# Text:
Segment Open

How Do You Make Someone Love You?

 

Can you imagine being deeply in love with someone who does not share your feelings? I think it must be incredibly painful and lonely. If you cannot “move on,” then it becomes something of an obsession.

How could you fix it? How do you make someone love you? And by love, I don’t mean merely inspiring desire or companionship, I mean a deep spiritual and physical hunger, one that is only temporarily ameliorated – never entirely satisfied – even by being together.

Other relationships are more straightforward. If you are superior in some way, then I imagine that occasional reminders are enough to command respect.  If you are powerful, it is not hard to inspire fear. Parents can achieve both with their children, but neither is the same thing as love.

I think of fear or awe, especially, as being responses to the visual. In part this is because the Hebrew for fear, “yirah”, shares the same root word as “sight”. When we see things we react to them, even though those things may be superficial – think of a gorgeous person or a terrifying monster. It is a reaction that does not require much (if any) thought. Every child can be afraid; it is an instinctive response.

Consider it this way: you can admire a picture or a vision or a person without any other interaction: just as watching television requires no feedback to the actors or producers of a show, so, too, we can be afraid of drought or an earthquake without any acknowledgement or requirement that the rain or earth are conscious of our fear.

By contrast, love requires a combination of factors, from respect to empathy to understanding. It requires interaction, not merely admiration from afar. Interaction between intellectual and spiritual beings is tied to thought – and we think about the things that we hear. Love is a thoughtful interactive thing, and so it is intrinsically tied to the idea of “hearing.”

The Hebrew for this is “shma” and it has no direct English equivalent. “Shma” in Hebrew really means to listen, to think about, to internalize, to chew over. Shma does not suggest obedience, but the acknowledgement that information has been received and will be considered. When we listen to someone we love, we may not agree, but we are engaged and thinking about what they have to say – and vice-versa.

Segment Closed

# Human keypoint data:
Segment Open

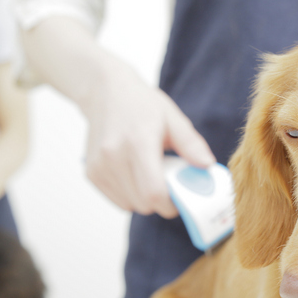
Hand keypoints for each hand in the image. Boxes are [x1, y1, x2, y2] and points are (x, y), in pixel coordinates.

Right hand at [82, 61, 214, 218]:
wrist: (105, 92)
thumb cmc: (140, 104)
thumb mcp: (173, 118)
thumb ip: (191, 144)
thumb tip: (207, 165)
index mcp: (138, 142)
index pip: (154, 193)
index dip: (171, 204)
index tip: (181, 197)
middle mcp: (113, 156)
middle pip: (143, 203)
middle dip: (160, 201)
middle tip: (168, 182)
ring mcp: (99, 167)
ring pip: (130, 205)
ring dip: (144, 199)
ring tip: (149, 174)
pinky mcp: (91, 173)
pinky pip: (117, 200)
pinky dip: (130, 195)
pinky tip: (134, 174)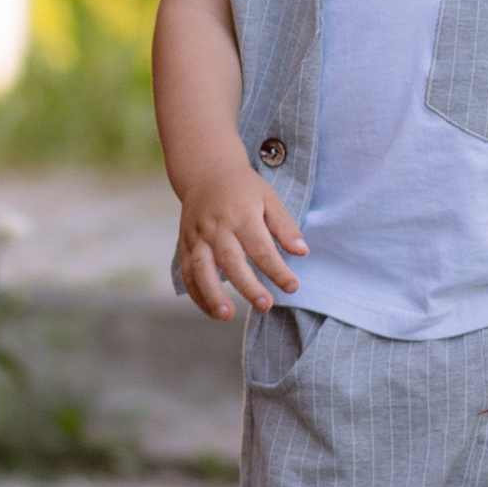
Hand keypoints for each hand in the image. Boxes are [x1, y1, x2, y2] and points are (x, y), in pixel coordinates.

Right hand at [176, 171, 306, 320]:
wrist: (206, 171)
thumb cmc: (244, 189)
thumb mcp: (269, 198)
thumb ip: (284, 225)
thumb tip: (302, 252)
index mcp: (241, 214)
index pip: (260, 247)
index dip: (277, 270)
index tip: (292, 287)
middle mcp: (216, 226)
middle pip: (230, 260)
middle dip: (247, 286)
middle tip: (265, 305)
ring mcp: (197, 236)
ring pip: (201, 269)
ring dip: (212, 294)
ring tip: (227, 315)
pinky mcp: (185, 244)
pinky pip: (187, 273)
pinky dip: (197, 294)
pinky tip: (213, 311)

Segment Closed

# Description of the task:
In the text on love, which word does the Hebrew word for fear share its root with?

# Output below:
It shares its root with "sight."